An admission of powerlessness by Canada?

In the coming days, 23 member states of the North Atlantic Treaty Organization (NATO) will have mobilized more than 30,000 troops to prepare for the exercise. Cold Response 2022. During this tactical and strategic organization effort, only 10 Canadian soldiers will come close to Norwegian soil. 10 soldiers, not one more, not one less.

Is this an admission of powerlessness or disengagement, to use the words of Conservative MP Pierre Paul-Hus? Was it to be expected? At a NATO conference held in Brussels in mid-February, Canadian Defense Minister Anita Anand spoke about Canada’s military build-up capabilities in Eastern Europe. At the end of this meeting, Anita Anand promised, on behalf of Canada, that Ukraine and NATO would benefit from the continued solidarity of the Canadian Armed Forces… if they were unable to deploy more soldiers to Eastern Europe. Is. If it is true that the symbolism of this solidarity is measured first by an admission of insufficiency reflected by 540 Canadian soldiers in Latvia, it goes without saying that such a weak commitment can only be interpreted as an admission of impotence, compared to the Russian deployment counting more than 150,000 soldiers on the Ukrainian borders.

Can we protect ourselves from an arsenal of sufficiently valid reasons to incite our transatlantic allies to turn a blind eye to this semblance of disengagement in the future? After all, isn’t everyone able to forget that only 10 soldiers out of 30,000 were Canadian during an operational exercise in Norway? Which in itself is ironic, one might say, especially when we understand that our participation will have been so anecdotal at the end of this exercise.

Labor shortage

In the meantime, the fact remains that the Canadian Armed Forces have more than 2,000 soldiers deployed in some twenty different operations in Canada, in the Middle East, on board ships at sea in Europe and in the Asia-Pacific region. At the end of November 2021, approximately 10,000 Canadian soldiers were missing for various reasons and another 10,000 soldiers were listed as unavailable. Some were physically unable to serve due to health problems, others because they were not properly trained. This shortage of manpower within the Canadian Armed Forces, supposed to number 100,000 soldiers, probably made it even more difficult to send soldiers to Eastern Europe. However, it should be remembered that 304 soldiers who refused to receive a vaccine against COVID-19 are currently unmobilizable. Of the lot, 58 soldiers have so far been expelled, and the remaining 246 are on probation.

Under the circumstances, the shortcomings of the Canadian Armed Forces are not necessarily synonymous with disengagement, but rather with impotence, within NATO. And the exacerbation of the current labor shortage in the military speaks volumes about this. But what could this mean for other NATO member states? How can a state claim to want to defend the interests of its transatlantic allies and its own territory in the North when it relies on its allies to defend it without even offering a quid pro quo at the time of such a major diplomatic crisis?
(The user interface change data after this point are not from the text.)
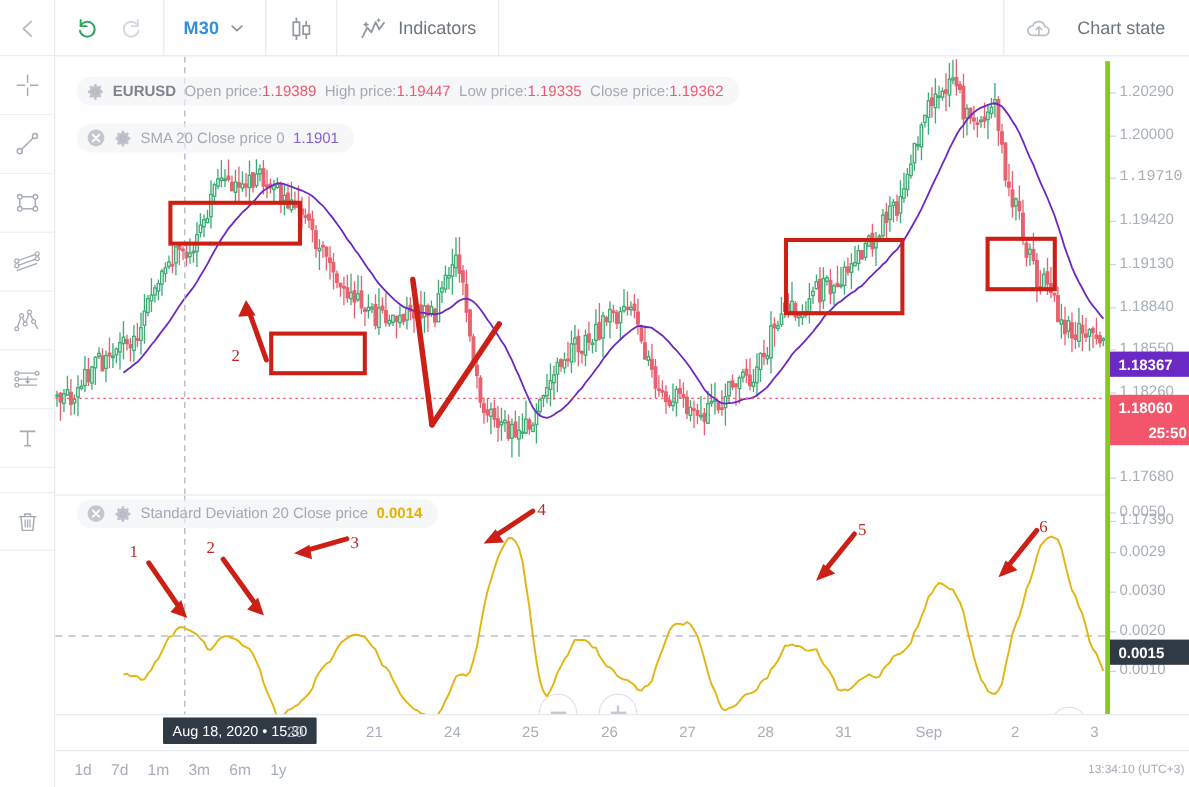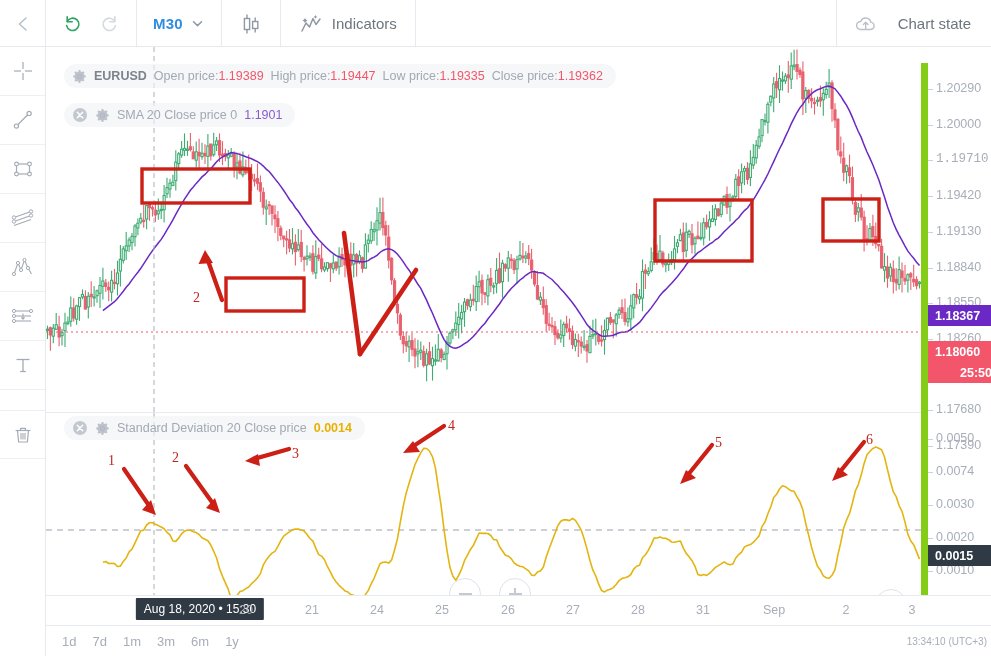"1.20290" .price-axis { border-left: 7px solid #84cc16 -> 4px solid #84cc16; top: 16px -> 4px }
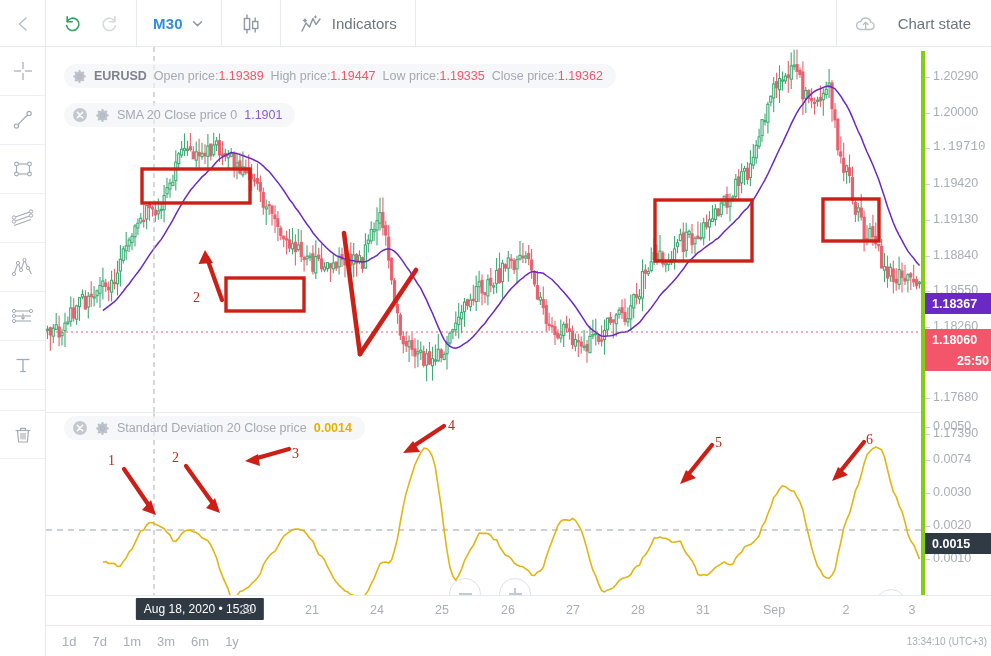"0.0074" div.axis-tick { text: 0.0074 -> 0.0029 }
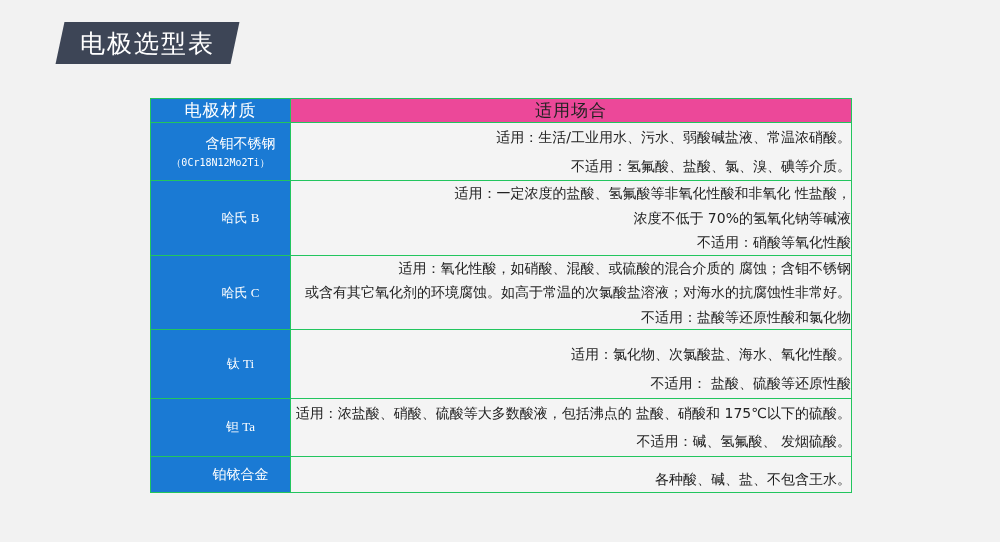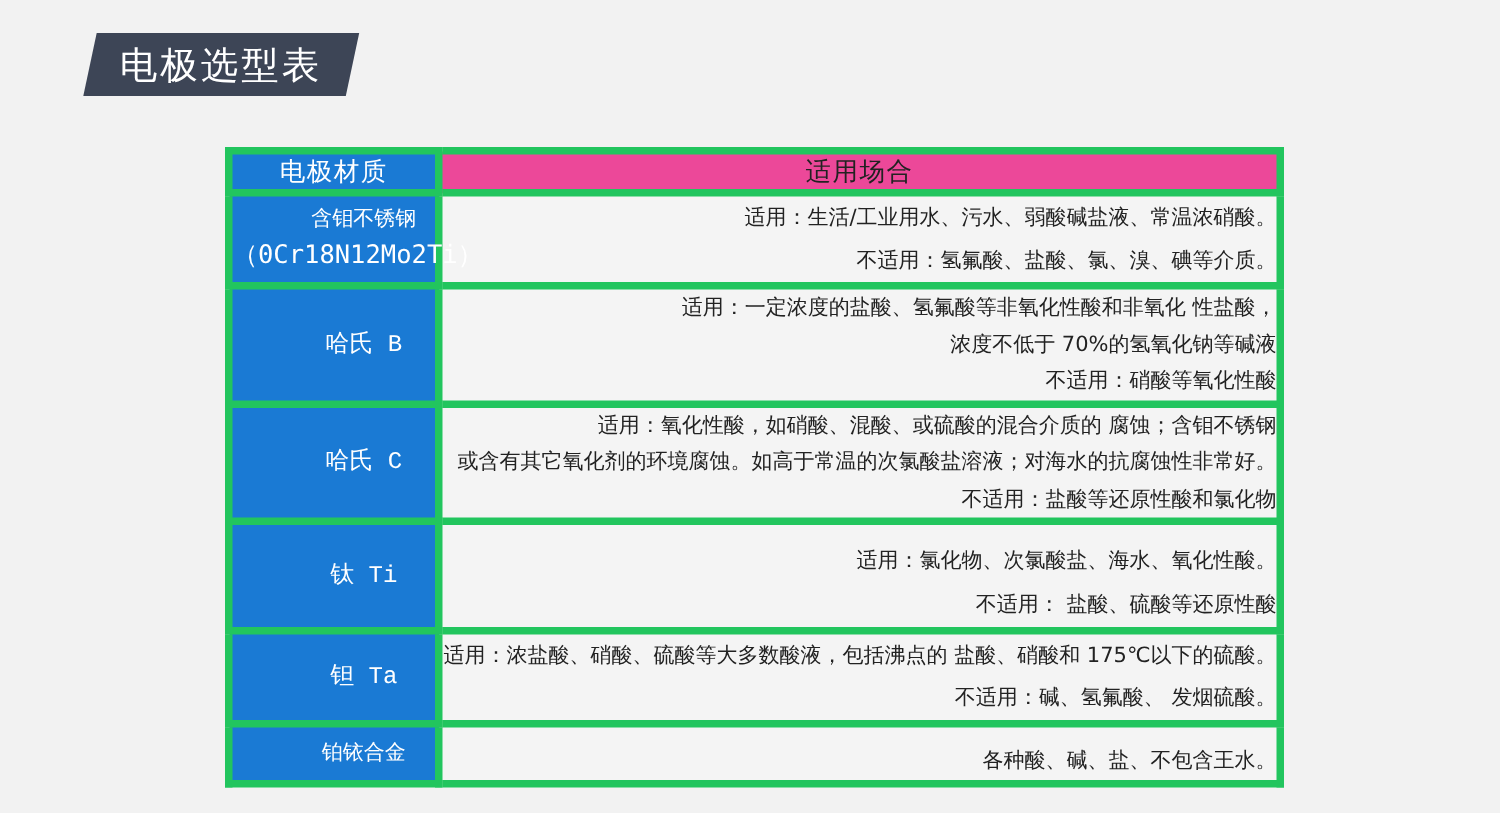"电极材质" table.spec-table td { border: 5px solid #22c55e -> 1px solid #22c55e }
In the wake of its invasion of Ukraine, the Russian military has indicated for the first time that it will not just observe the deployment of troops during the exercise cold-response and that she is going to organize her own training. So to what extent will Canada’s allies be prepared to increase their capital of transatlantic solidarity without questioning the nature of Canada’s commitment?

This does not seem to be a problem for NATO Secretary General Jens Stoltenberg, insofar as Canada’s commitment is notably marked by “financial support and essential equipment for several hundred million dollars”. It is true that the $507.8 million loan publicly promised to Ukraine by Prime Minister Justin Trudeau has helped to put to rest criticism of the low number of Canadian soldiers deployed in Latvia as well as the many sex scandals that the Canadian Armed Forces are currently investigating.

Our protection would therefore be guaranteed and we have nothing to fear with regard to Canada’s position within NATO in the future. But at what cost ? What image of itself has Canada given to its allies and to Russia? That of a State which buys the protection that it has not been able to obtain by its own means, that of a State which benefits from a capital of transatlantic solidarity.